Note that in this embodiment, as in the second embodiment described above, the temporary model generating unit 103, model parameter initializing unit 104, and model parameter estimating unit 105 can be each configured to generate a tied-mixture left-to-right type HMM, instead of a general left-to-right type HMM, initialize, and perform parameter estimation.

FOURTH EMBODIMENT

The fourth embodiment of the present invention will be described in detail next with reference to the accompanying drawings.
Referring to FIG. 4, the fourth embodiment of the present invention comprises a recording medium 601 on which a text-processing program 605 is recorded. The recording medium 601 may be a CD-ROM, magnetic disk, semiconductor memory, or the like, and the embodiment also includes the distribution of the text-processing program through a network.

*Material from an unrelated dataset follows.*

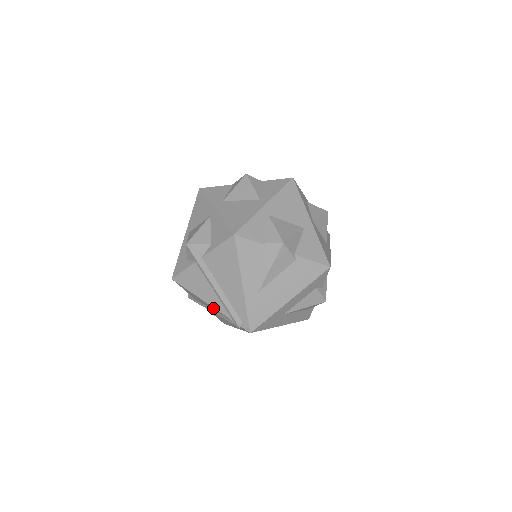
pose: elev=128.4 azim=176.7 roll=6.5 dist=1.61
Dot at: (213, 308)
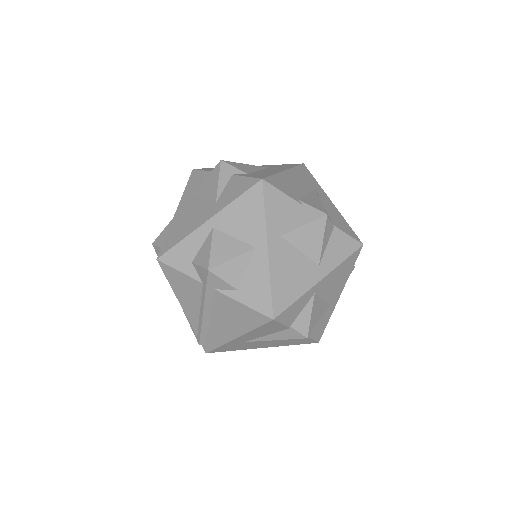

The text-processing program 605 is loaded from the recording medium 601 into a data processing device (computer) 602, and controls the operation of the data processing device 602.
In this embodiment, under the control of the text-processing program 605, the data processing device 602 executes the same processing as that executed by the text input unit 101, temporary model generating unit 103, model parameter initializing unit 104, model parameter estimating unit 105, model selecting unit 107, and text segmentation result output unit 108 in the first, second, or third embodiment, and outputs a segmentation result for each topic with respect to an input text document by referring to a text recording medium 603 and a model parameter estimation result recording medium 604 each of which contains information equivalent to that in a corresponding one of the text storage unit 102 and the estimation result storage unit 106 in the first, second, or third embodiment.

Claims

1. A text-processing method characterized by comprising the steps of:

generating a probability model in which information indicating which word of a text document belongs to which topic is made to correspond to a latent variable and each word of the text document is made to correspond to an observable variable;

outputting an initial value of a model parameter which defines the generated probability model;

estimating a model parameter corresponding to a text document as a processing target on the basis of the output initial value of the model parameter and the text document; and

segmenting the text document as the processing target for each topic on the basis of the estimated model parameter.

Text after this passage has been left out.